The Mexican auto parts industry was largely born of the need for OEMs establishing in Mexico to fulfill requirements for set levels of domestically made components in order to sell cars in the country. Furthermore, large multinational corporations looking to settle in Mexico had to comply with the condition of having a Mexican majority shareholder. During this period, a number of leading international manufacturers entered the national automotive arena, including Johnson Controls, Lear, Bosch, Federal-Mogul, and Dana, among others. As the economy of the NAFTA region grew, many OEMs changed their manufacturing strategies in Mexico to produce one or two high-volume models instead of several low-volume models. Production was intended to be exported while suppliers could now settle in Mexico and own 100% of their companies. This was the big change that the Mexican auto parts industry needed in order to grow sustainably. When the local content regulation for the automotive and auto parts sectors was removed, many Mexican Tier 1 and 2 companies vanished, leaving the market in the hands of transnational competitors. Few Mexican companies overcame the challenge of growing  their own businesses while global competitors were taking over the market. Today, those that have thrived include major companies like Nemak, TREMEC, Metalsa, Bocar, Arbomex, Macimex, and SANLUIS Rassini. As a result, the Mexican auto parts industry now faces the challenge of recovering its Tier 2 and 3 production volumes. As for Tier 1, many parts are still produced here, but the rest of the supply chain has not followed suit. Over the past 20 years OEMs have encouraged their trusted Tier 1 suppliers to set up nearby. Tier 1 companies have been only too happy to take up this opportunity, but have largely remained focused on assembling components in Mexico while importing raw materials from longstanding suppliers in their country’s of origin.

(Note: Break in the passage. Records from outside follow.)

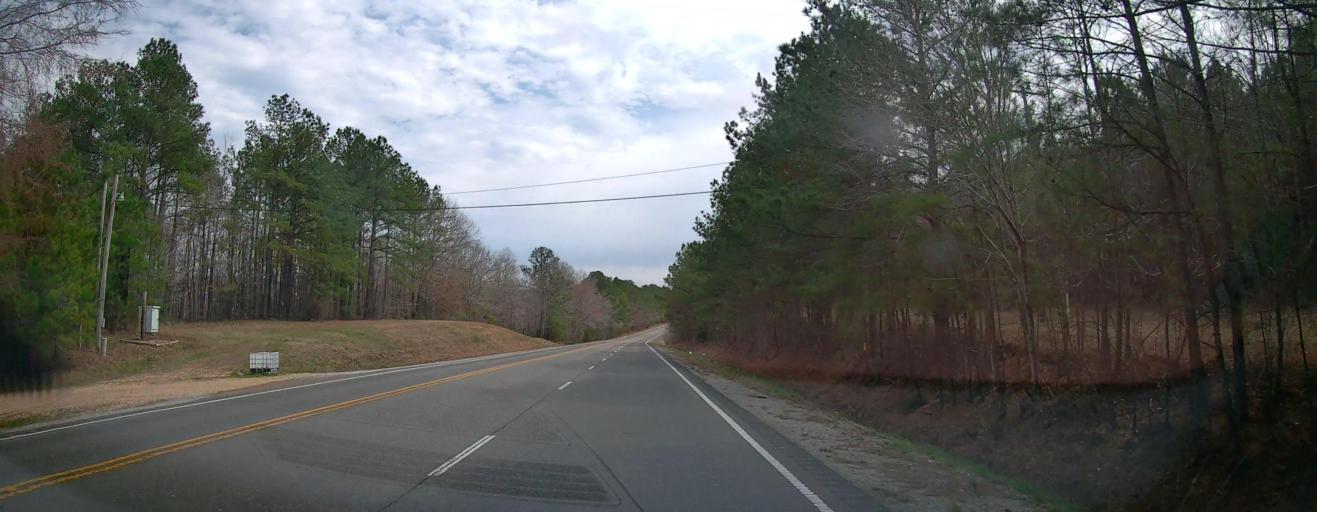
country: US
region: Alabama
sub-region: Marion County
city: Hamilton
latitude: 34.0627
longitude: -87.9697
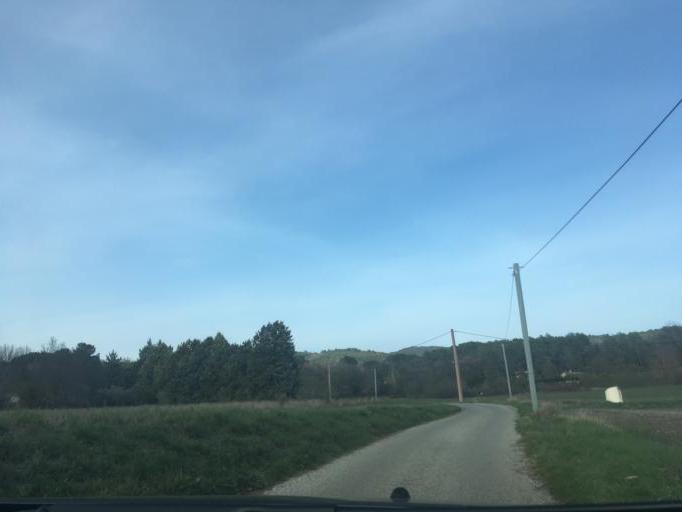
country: FR
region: Provence-Alpes-Cote d'Azur
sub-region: Departement du Var
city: Villecroze
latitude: 43.5640
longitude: 6.2834
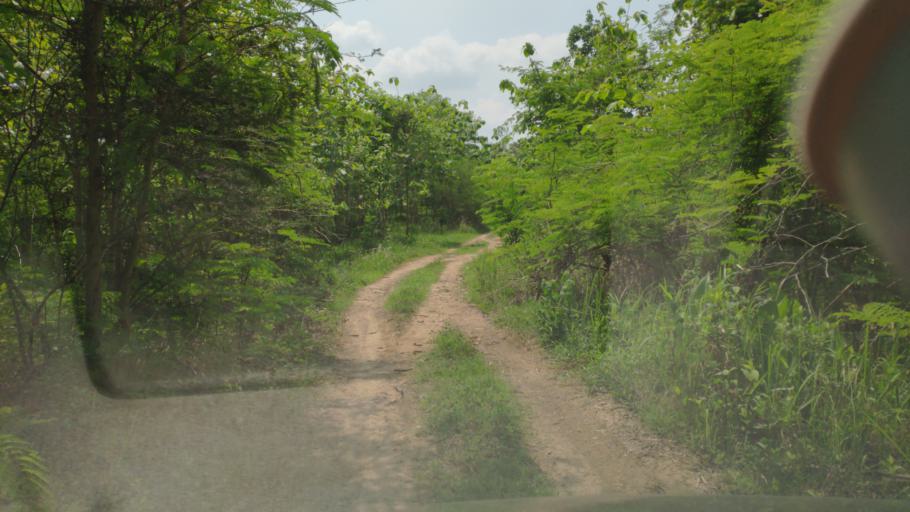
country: ID
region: Central Java
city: Gaplokan
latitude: -6.9141
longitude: 111.2664
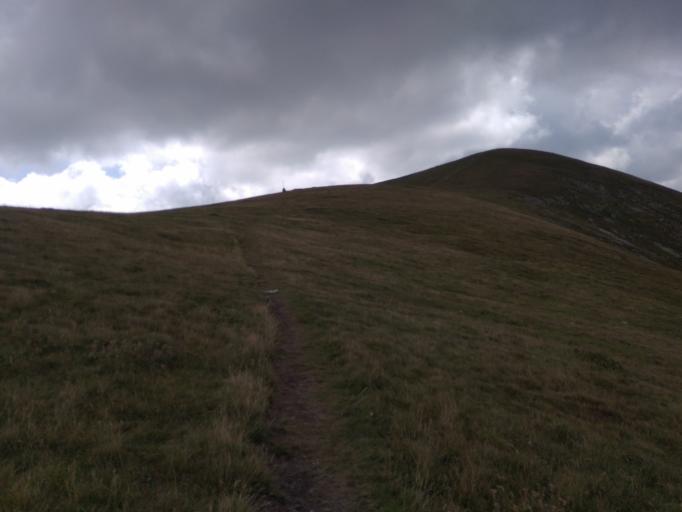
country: BG
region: Plovdiv
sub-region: Obshtina Karlovo
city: Karlovo
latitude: 42.7224
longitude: 24.7852
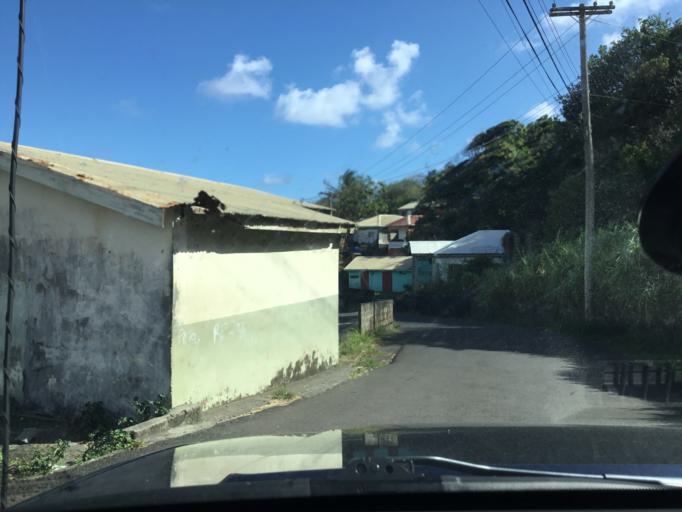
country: VC
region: Charlotte
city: Biabou
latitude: 13.1553
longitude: -61.1570
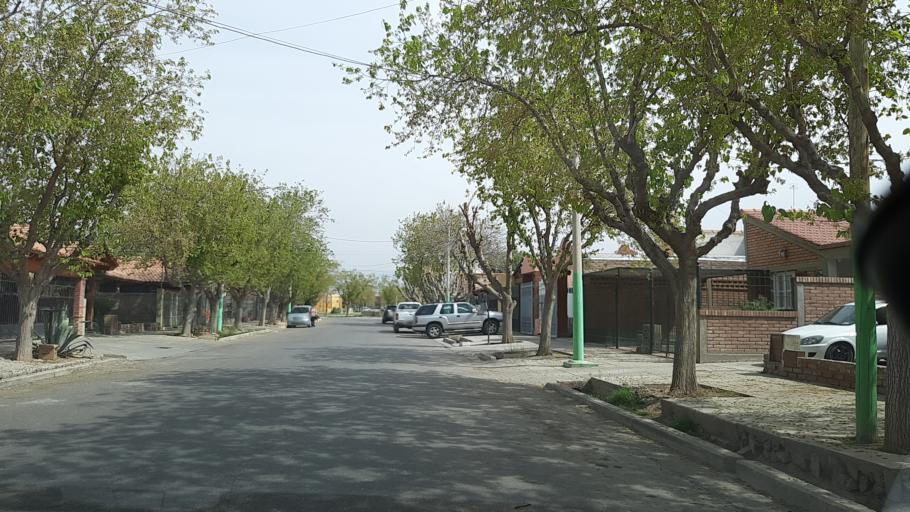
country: AR
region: San Juan
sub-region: Departamento de Rivadavia
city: Rivadavia
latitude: -31.5348
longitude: -68.5984
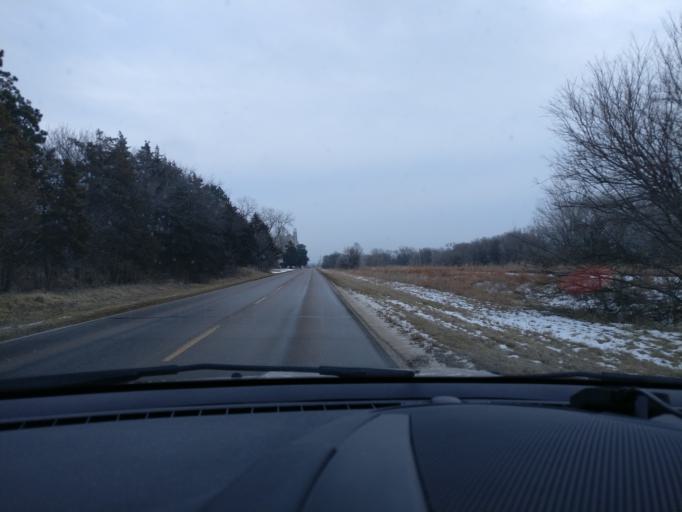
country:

Considering low need from OEMs and the absence of national content regulations, Mexican suppliers need to become competitive in terms of cost, logistics, and quality standards. Without these characteristics, it will be impossible to promote the Tier 2 and 3 components of the Mexican automotive industry’s procurement chain. The federal government has to play a crucial role in this development through the promotion of direct foreign investment by supporting and attracting suppliers that can complement the production chain, such as those manufacturing steel, fabrics, electric cabling, forging, and machining. Finally, it is important to remember that Mexico is not the only destination where transnational auto parts companies are being invited to follow OEMs. Countries like Russia, Brazil, China, India, Czech Republic, and Poland are also seeking to attract employment sources and technology. Therefore, in such a crowded environment, Mexico must not rest on its laurels but adopt a highly aggressive stance towards promoting itself.